**YOUR INSTRUCTIONS:**
Report only the number of lines in this material that include the string "DependsOn".

*** Opening EXERCISE INPUT ***

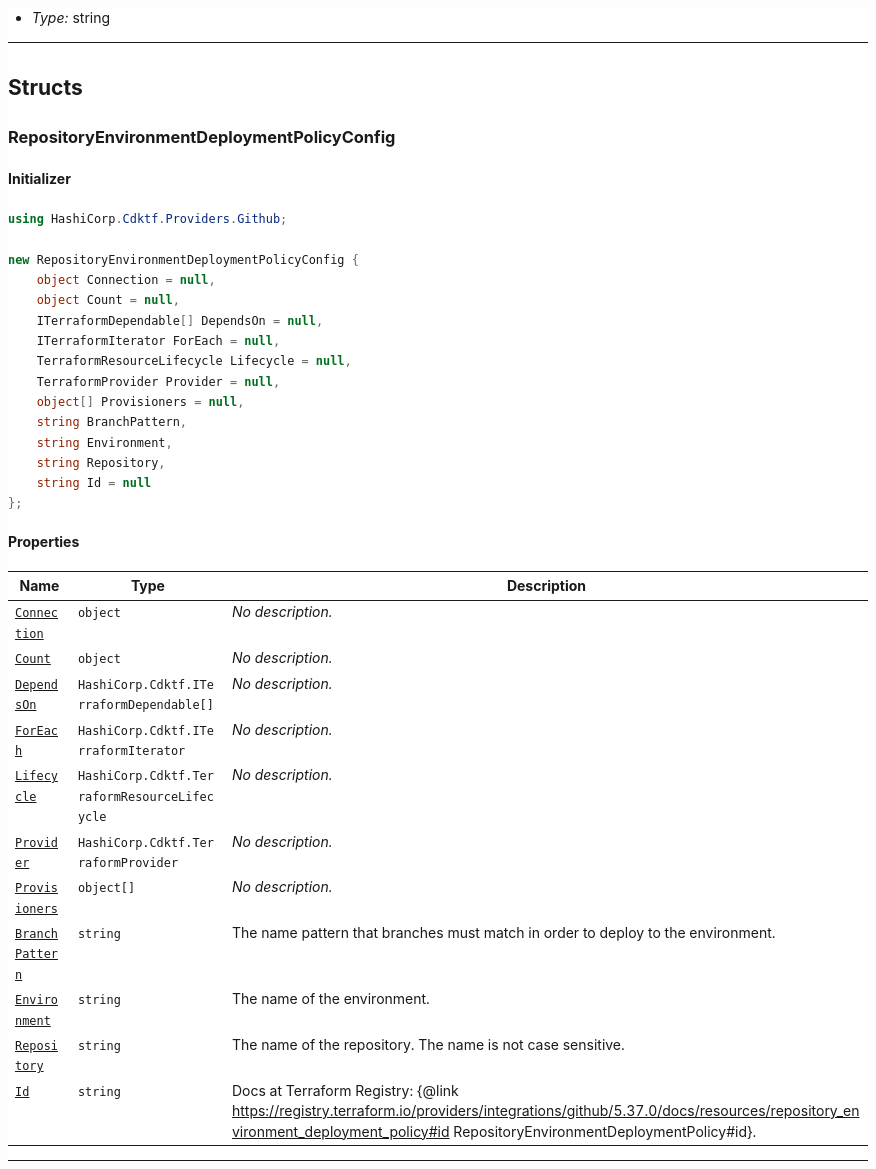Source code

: - *Type:* string

---

## Structs <a name="Structs" id="Structs"></a>

### RepositoryEnvironmentDeploymentPolicyConfig <a name="RepositoryEnvironmentDeploymentPolicyConfig" id="@cdktf/provider-github.repositoryEnvironmentDeploymentPolicy.RepositoryEnvironmentDeploymentPolicyConfig"></a>

#### Initializer <a name="Initializer" id="@cdktf/provider-github.repositoryEnvironmentDeploymentPolicy.RepositoryEnvironmentDeploymentPolicyConfig.Initializer"></a>

```csharp
using HashiCorp.Cdktf.Providers.Github;

new RepositoryEnvironmentDeploymentPolicyConfig {
    object Connection = null,
    object Count = null,
    ITerraformDependable[] DependsOn = null,
    ITerraformIterator ForEach = null,
    TerraformResourceLifecycle Lifecycle = null,
    TerraformProvider Provider = null,
    object[] Provisioners = null,
    string BranchPattern,
    string Environment,
    string Repository,
    string Id = null
};
```

#### Properties <a name="Properties" id="Properties"></a>

| **Name** | **Type** | **Description** |
| --- | --- | --- |
| <code><a href="#@cdktf/provider-github.repositoryEnvironmentDeploymentPolicy.RepositoryEnvironmentDeploymentPolicyConfig.property.connection">Connection</a></code> | <code>object</code> | *No description.* |
| <code><a href="#@cdktf/provider-github.repositoryEnvironmentDeploymentPolicy.RepositoryEnvironmentDeploymentPolicyConfig.property.count">Count</a></code> | <code>object</code> | *No description.* |
| <code><a href="#@cdktf/provider-github.repositoryEnvironmentDeploymentPolicy.RepositoryEnvironmentDeploymentPolicyConfig.property.dependsOn">DependsOn</a></code> | <code>HashiCorp.Cdktf.ITerraformDependable[]</code> | *No description.* |
| <code><a href="#@cdktf/provider-github.repositoryEnvironmentDeploymentPolicy.RepositoryEnvironmentDeploymentPolicyConfig.property.forEach">ForEach</a></code> | <code>HashiCorp.Cdktf.ITerraformIterator</code> | *No description.* |
| <code><a href="#@cdktf/provider-github.repositoryEnvironmentDeploymentPolicy.RepositoryEnvironmentDeploymentPolicyConfig.property.lifecycle">Lifecycle</a></code> | <code>HashiCorp.Cdktf.TerraformResourceLifecycle</code> | *No description.* |
| <code><a href="#@cdktf/provider-github.repositoryEnvironmentDeploymentPolicy.RepositoryEnvironmentDeploymentPolicyConfig.property.provider">Provider</a></code> | <code>HashiCorp.Cdktf.TerraformProvider</code> | *No description.* |
| <code><a href="#@cdktf/provider-github.repositoryEnvironmentDeploymentPolicy.RepositoryEnvironmentDeploymentPolicyConfig.property.provisioners">Provisioners</a></code> | <code>object[]</code> | *No description.* |
| <code><a href="#@cdktf/provider-github.repositoryEnvironmentDeploymentPolicy.RepositoryEnvironmentDeploymentPolicyConfig.property.branchPattern">BranchPattern</a></code> | <code>string</code> | The name pattern that branches must match in order to deploy to the environment. |
| <code><a href="#@cdktf/provider-github.repositoryEnvironmentDeploymentPolicy.RepositoryEnvironmentDeploymentPolicyConfig.property.environment">Environment</a></code> | <code>string</code> | The name of the environment. |
| <code><a href="#@cdktf/provider-github.repositoryEnvironmentDeploymentPolicy.RepositoryEnvironmentDeploymentPolicyConfig.property.repository">Repository</a></code> | <code>string</code> | The name of the repository. The name is not case sensitive. |
| <code><a href="#@cdktf/provider-github.repositoryEnvironmentDeploymentPolicy.RepositoryEnvironmentDeploymentPolicyConfig.property.id">Id</a></code> | <code>string</code> | Docs at Terraform Registry: {@link https://registry.terraform.io/providers/integrations/github/5.37.0/docs/resources/repository_environment_deployment_policy#id RepositoryEnvironmentDeploymentPolicy#id}. |

---
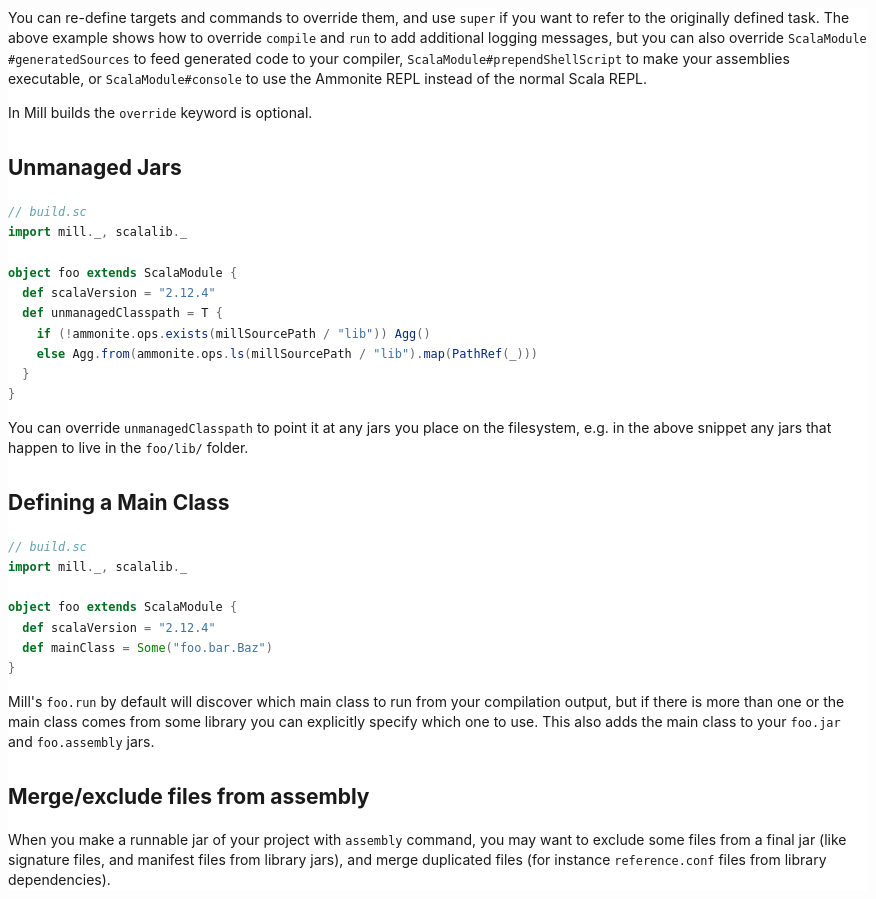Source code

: You can re-define targets and commands to override them, and use `super` if you
want to refer to the originally defined task. The above example shows how to
override `compile` and `run` to add additional logging messages, but you can
also override `ScalaModule#generatedSources` to feed generated code to your
compiler, `ScalaModule#prependShellScript` to make your assemblies executable,
or `ScalaModule#console` to use the Ammonite REPL instead of the normal Scala
REPL.

In Mill builds the `override` keyword is optional.

## Unmanaged Jars

```scala
// build.sc
import mill._, scalalib._

object foo extends ScalaModule {
  def scalaVersion = "2.12.4"
  def unmanagedClasspath = T {
    if (!ammonite.ops.exists(millSourcePath / "lib")) Agg()
    else Agg.from(ammonite.ops.ls(millSourcePath / "lib").map(PathRef(_)))
  }
}
```

You can override `unmanagedClasspath` to point it at any jars you place on the
filesystem, e.g. in the above snippet any jars that happen to live in the
`foo/lib/` folder.

## Defining a Main Class

```scala
// build.sc
import mill._, scalalib._

object foo extends ScalaModule {
  def scalaVersion = "2.12.4"
  def mainClass = Some("foo.bar.Baz")
}
```

Mill's `foo.run` by default will discover which main class to run from your
compilation output, but if there is more than one or the main class comes from
some library you can explicitly specify which one to use. This also adds the
main class to your `foo.jar` and `foo.assembly` jars.

## Merge/exclude files from assembly

When you make a runnable jar of your project with `assembly` command,
you may want to exclude some files from a final jar (like signature files, and manifest files from library jars),
and merge duplicated files (for instance `reference.conf` files from library dependencies).
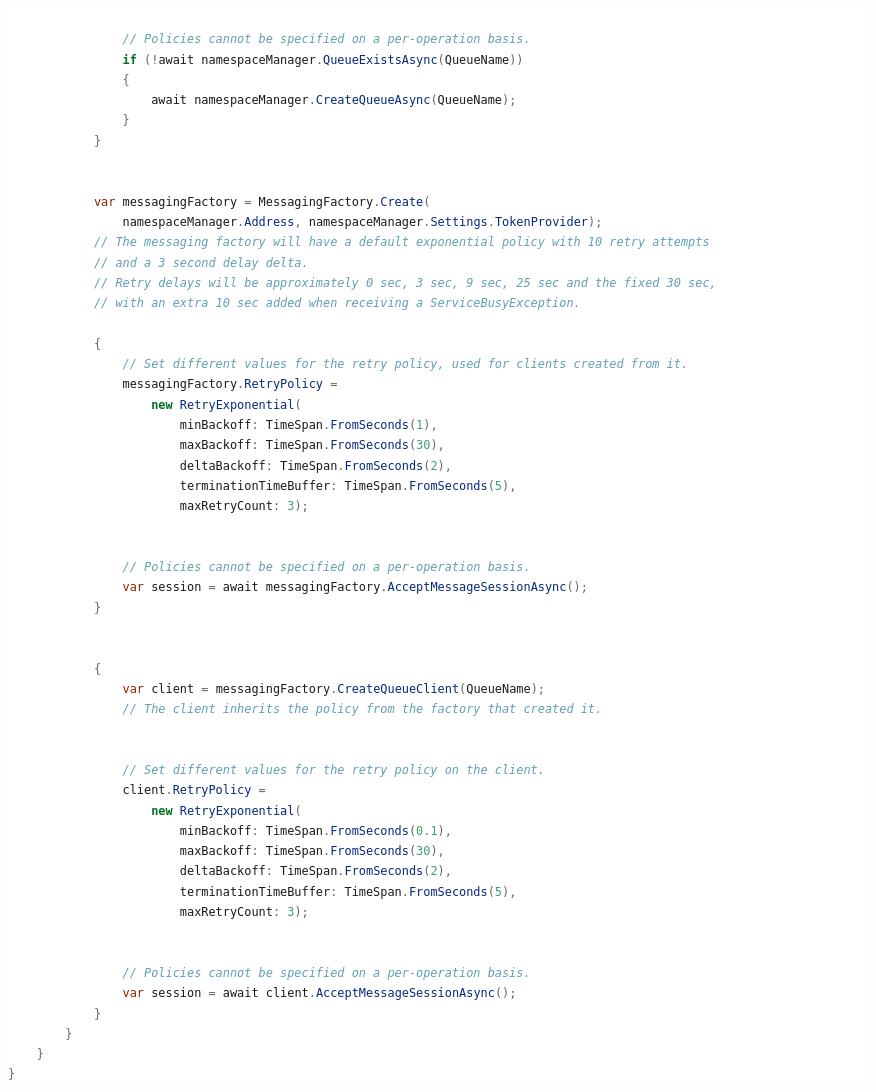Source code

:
 ```csharp

		        // Policies cannot be specified on a per-operation basis.
		        if (!await namespaceManager.QueueExistsAsync(QueueName))
		        {
		            await namespaceManager.CreateQueueAsync(QueueName);
		        }
		    }


		    var messagingFactory = MessagingFactory.Create(
		        namespaceManager.Address, namespaceManager.Settings.TokenProvider);
		    // The messaging factory will have a default exponential policy with 10 retry attempts
		    // and a 3 second delay delta.
		    // Retry delays will be approximately 0 sec, 3 sec, 9 sec, 25 sec and the fixed 30 sec,
		    // with an extra 10 sec added when receiving a ServiceBusyException.

		    {
		        // Set different values for the retry policy, used for clients created from it.
		        messagingFactory.RetryPolicy =
		            new RetryExponential(
		                minBackoff: TimeSpan.FromSeconds(1),
		                maxBackoff: TimeSpan.FromSeconds(30),
		                deltaBackoff: TimeSpan.FromSeconds(2),
		                terminationTimeBuffer: TimeSpan.FromSeconds(5),
		                maxRetryCount: 3);


		        // Policies cannot be specified on a per-operation basis.
		        var session = await messagingFactory.AcceptMessageSessionAsync();
		    }


		    {
		        var client = messagingFactory.CreateQueueClient(QueueName);
		        // The client inherits the policy from the factory that created it.


		        // Set different values for the retry policy on the client.
		        client.RetryPolicy =
		            new RetryExponential(
		                minBackoff: TimeSpan.FromSeconds(0.1),
		                maxBackoff: TimeSpan.FromSeconds(30),
		                deltaBackoff: TimeSpan.FromSeconds(2),
		                terminationTimeBuffer: TimeSpan.FromSeconds(5),
		                maxRetryCount: 3);


		        // Policies cannot be specified on a per-operation basis.
		        var session = await client.AcceptMessageSessionAsync();
		    }
		}
	}
}
```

*** Closing EXERCISE INPUT ***

**THE ANSWER:**
2